Say you have photos in a some folder /full/path/to/folder. In one terminal:

cd generate_boxes/backend
export FLASK_APP=tag.py
flask run

and in another terminal:

cd generate_boxes/site
npm start

Now you have a backend and front end (respectively) running to produce a web app that will assist in creating square thumbnails. Based on the output of npm start open up the url (for me it is http://localhost:3000/):

After pressing upload, you will be redirected to a page where you can click and drag to make the square thumbnail (right image is the preview of the square thumbnail), add a caption and date.

You can go through every picture in /full/path/to/folder and process each picture.
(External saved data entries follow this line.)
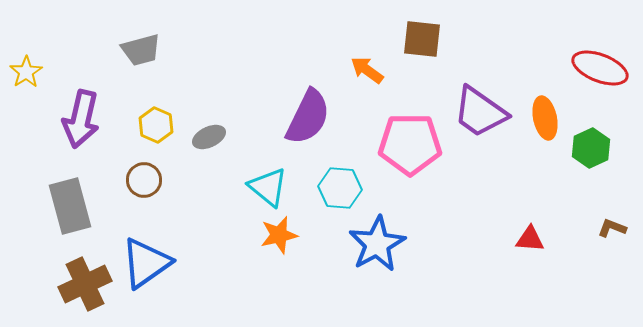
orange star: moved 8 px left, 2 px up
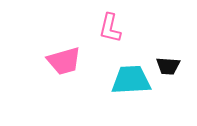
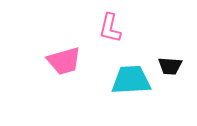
black trapezoid: moved 2 px right
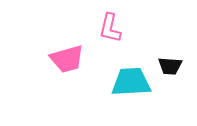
pink trapezoid: moved 3 px right, 2 px up
cyan trapezoid: moved 2 px down
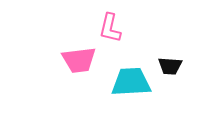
pink trapezoid: moved 12 px right, 1 px down; rotated 9 degrees clockwise
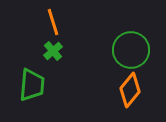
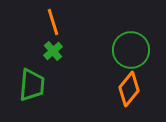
orange diamond: moved 1 px left, 1 px up
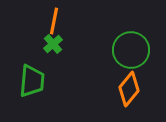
orange line: moved 1 px right, 1 px up; rotated 28 degrees clockwise
green cross: moved 7 px up
green trapezoid: moved 4 px up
This will create a folders thumbnail and thumbnail_info within /full/path/to/folder with the former containing thumbnails and the latter containing other information stored in json format. (You can use the navigation input with letters n or b to go forward or backward and = to wipe the navigation input bar.)
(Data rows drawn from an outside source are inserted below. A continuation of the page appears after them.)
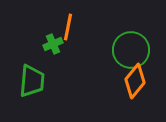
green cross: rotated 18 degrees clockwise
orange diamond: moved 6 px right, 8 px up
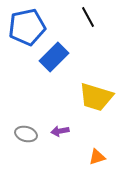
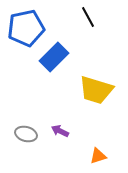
blue pentagon: moved 1 px left, 1 px down
yellow trapezoid: moved 7 px up
purple arrow: rotated 36 degrees clockwise
orange triangle: moved 1 px right, 1 px up
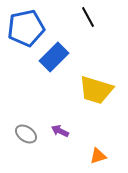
gray ellipse: rotated 20 degrees clockwise
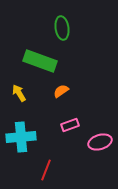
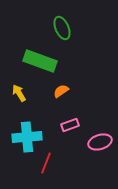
green ellipse: rotated 15 degrees counterclockwise
cyan cross: moved 6 px right
red line: moved 7 px up
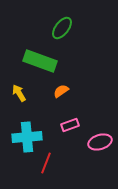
green ellipse: rotated 60 degrees clockwise
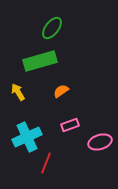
green ellipse: moved 10 px left
green rectangle: rotated 36 degrees counterclockwise
yellow arrow: moved 1 px left, 1 px up
cyan cross: rotated 20 degrees counterclockwise
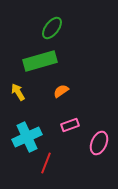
pink ellipse: moved 1 px left, 1 px down; rotated 50 degrees counterclockwise
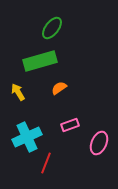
orange semicircle: moved 2 px left, 3 px up
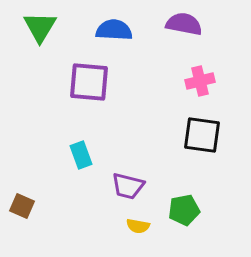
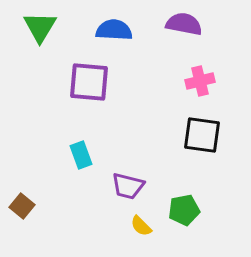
brown square: rotated 15 degrees clockwise
yellow semicircle: moved 3 px right; rotated 35 degrees clockwise
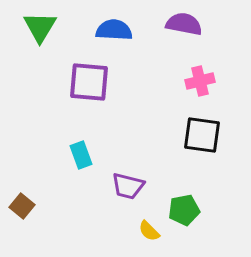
yellow semicircle: moved 8 px right, 5 px down
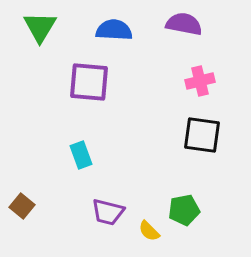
purple trapezoid: moved 20 px left, 26 px down
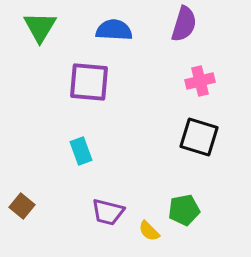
purple semicircle: rotated 96 degrees clockwise
black square: moved 3 px left, 2 px down; rotated 9 degrees clockwise
cyan rectangle: moved 4 px up
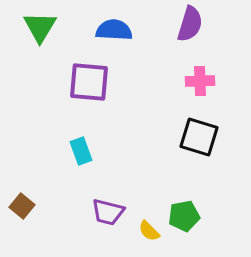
purple semicircle: moved 6 px right
pink cross: rotated 12 degrees clockwise
green pentagon: moved 6 px down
Once you are done, open a third terminal window and run:

cd generate_boxes/backend/
python script.py

which will ask you to provide two directories for which you will provide:

/full/path/to/folder/thumbnail_info

and for next input:

/full/path/to/folder

which will generate the result.yml file within /full/path/to/folder. Make sure to add summary and choose the best thumbnail for cover parameters to result.yml file as discussed in previous section.

Now the /full/path/to/folder folder is ready to be placed within your Jekyll site's <photos> folder with its just generated thumbnail and result.yml intact.

How to test these changes on a local basic repository

In this repository I have created a test site of my the photo gallery plugin in test_site. The two gifs at the beginning of this README demonstrate this site. I have created the site by running

cd test_site
jekyll new .

which creates a generic blank default site. I have then copied over the plugin code from this repository to the test site.

cd ..
mkdir -p test_site/_plugins 
cp lib/* test_site/_plugins/
cd test_site
jekyll serve --trace; cd -

which will generate the site. In addition, I have made a small modification to the default site to exclude the tag pages from the header navigation bar (based on this). I have created an additional folder within test_sites called _includes/ and added the file header.html explicitly from which the minima site used here draws its theme. Within header.html, I have replaced

<a class="page-link" href="{{ my_page.url | relative_url }}">{{ my_page.title | escape }}</a>

with

{% unless my_page.exclude %}
<a class="page-link" href="{{ my_page.url | relative_url }}">{{ my_page.title | escape }}</a>
{% endunless %}

I have left the site as part of the repository so that you do not have to recreate it and can just run

cd test_site
jekyll serve --trace

Sample images for test photo gallery are from here.

Image tip:

For best page rendering, it is recommended that images be not excessively large. To achieve this, you may need to use ImageMagick to compress your images:

cd /full/path/to/folder/thumbnail
for FILE in *; do convert $FILE -define jpeg:extent=200kb $FILE; done

(note: convert here used with jpeg files)

Future Work:

  • Add multiple images under a single thumbnail. This would be well suited for recipes.
  • Potentially add some sort of pagination or dynamic loading so that we don't have to load all image thumbnails at once.
  • What if user provides no thumbnail -> take middle?